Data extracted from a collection
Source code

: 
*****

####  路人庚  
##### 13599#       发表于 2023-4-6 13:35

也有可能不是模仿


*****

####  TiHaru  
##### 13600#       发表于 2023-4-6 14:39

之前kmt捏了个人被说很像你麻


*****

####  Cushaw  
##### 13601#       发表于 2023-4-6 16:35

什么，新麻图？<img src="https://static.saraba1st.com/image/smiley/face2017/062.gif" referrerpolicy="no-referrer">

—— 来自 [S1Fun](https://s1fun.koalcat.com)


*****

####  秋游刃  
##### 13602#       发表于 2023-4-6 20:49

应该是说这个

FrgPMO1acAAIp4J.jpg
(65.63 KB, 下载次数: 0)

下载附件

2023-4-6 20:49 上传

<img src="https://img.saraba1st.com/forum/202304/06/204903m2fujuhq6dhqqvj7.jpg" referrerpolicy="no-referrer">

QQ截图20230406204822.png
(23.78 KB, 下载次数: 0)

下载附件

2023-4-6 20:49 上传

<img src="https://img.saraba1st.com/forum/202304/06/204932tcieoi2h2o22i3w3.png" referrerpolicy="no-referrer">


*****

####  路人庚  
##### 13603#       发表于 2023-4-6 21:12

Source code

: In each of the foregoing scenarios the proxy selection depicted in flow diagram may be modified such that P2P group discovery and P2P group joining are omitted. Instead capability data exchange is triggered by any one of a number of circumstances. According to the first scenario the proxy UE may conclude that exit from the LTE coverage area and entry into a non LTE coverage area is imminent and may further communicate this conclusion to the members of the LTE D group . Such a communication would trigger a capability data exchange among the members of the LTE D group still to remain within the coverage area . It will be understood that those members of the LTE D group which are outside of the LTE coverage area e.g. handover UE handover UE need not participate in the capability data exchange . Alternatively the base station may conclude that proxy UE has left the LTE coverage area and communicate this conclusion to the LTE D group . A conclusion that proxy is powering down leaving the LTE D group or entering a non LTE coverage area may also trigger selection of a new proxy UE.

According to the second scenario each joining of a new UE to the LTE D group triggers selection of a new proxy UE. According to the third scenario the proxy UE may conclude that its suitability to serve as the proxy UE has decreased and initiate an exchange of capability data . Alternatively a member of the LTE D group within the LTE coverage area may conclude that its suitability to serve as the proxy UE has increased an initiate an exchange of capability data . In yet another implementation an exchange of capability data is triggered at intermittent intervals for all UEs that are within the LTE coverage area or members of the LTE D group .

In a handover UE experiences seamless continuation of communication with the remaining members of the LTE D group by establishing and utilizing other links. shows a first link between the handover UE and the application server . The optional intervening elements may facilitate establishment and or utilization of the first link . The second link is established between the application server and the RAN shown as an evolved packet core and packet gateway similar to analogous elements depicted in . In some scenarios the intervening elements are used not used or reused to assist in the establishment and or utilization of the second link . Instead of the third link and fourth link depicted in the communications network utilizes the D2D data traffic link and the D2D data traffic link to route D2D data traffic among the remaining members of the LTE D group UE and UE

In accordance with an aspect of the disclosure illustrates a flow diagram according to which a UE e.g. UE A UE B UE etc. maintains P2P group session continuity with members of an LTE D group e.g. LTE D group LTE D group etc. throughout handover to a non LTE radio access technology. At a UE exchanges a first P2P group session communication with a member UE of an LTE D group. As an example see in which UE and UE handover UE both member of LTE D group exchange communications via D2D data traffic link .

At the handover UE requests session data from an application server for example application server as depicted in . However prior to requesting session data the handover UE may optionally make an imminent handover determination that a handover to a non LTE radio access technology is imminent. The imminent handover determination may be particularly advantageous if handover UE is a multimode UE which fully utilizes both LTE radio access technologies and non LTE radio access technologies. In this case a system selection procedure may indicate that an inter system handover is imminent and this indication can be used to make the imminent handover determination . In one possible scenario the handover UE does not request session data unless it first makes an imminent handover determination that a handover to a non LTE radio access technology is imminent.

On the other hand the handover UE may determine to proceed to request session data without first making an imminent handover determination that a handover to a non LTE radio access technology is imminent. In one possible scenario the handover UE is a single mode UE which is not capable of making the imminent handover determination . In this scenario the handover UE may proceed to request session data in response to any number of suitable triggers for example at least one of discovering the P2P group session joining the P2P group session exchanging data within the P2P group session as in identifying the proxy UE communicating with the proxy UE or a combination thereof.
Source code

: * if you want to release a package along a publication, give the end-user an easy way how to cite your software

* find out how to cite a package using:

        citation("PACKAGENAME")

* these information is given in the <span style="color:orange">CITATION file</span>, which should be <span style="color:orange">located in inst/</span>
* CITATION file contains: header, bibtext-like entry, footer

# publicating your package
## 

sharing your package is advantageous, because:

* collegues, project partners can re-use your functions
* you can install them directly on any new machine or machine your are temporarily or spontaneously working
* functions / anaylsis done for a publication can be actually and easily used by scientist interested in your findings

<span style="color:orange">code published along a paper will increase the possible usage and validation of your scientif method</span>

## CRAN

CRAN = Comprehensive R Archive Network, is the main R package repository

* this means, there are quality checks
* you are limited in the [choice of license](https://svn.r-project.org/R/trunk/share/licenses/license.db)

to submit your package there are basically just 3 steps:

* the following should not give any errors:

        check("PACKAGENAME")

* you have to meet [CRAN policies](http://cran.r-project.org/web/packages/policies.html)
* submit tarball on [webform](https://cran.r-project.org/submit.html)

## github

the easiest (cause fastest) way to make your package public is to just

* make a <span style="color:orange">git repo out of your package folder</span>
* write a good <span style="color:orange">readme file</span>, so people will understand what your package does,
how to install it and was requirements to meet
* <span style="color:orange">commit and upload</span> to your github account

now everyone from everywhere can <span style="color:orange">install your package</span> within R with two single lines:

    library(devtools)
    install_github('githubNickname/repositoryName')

• _What you have to do_
Scan the entries above for the word "html". Report the lines that hold it.

• _Written solution_
* you have to meet [CRAN policies](http://cran.r-project.org/web/packages/policies.html)
* submit tarball on [webform](https://cran.r-project.org/submit.html)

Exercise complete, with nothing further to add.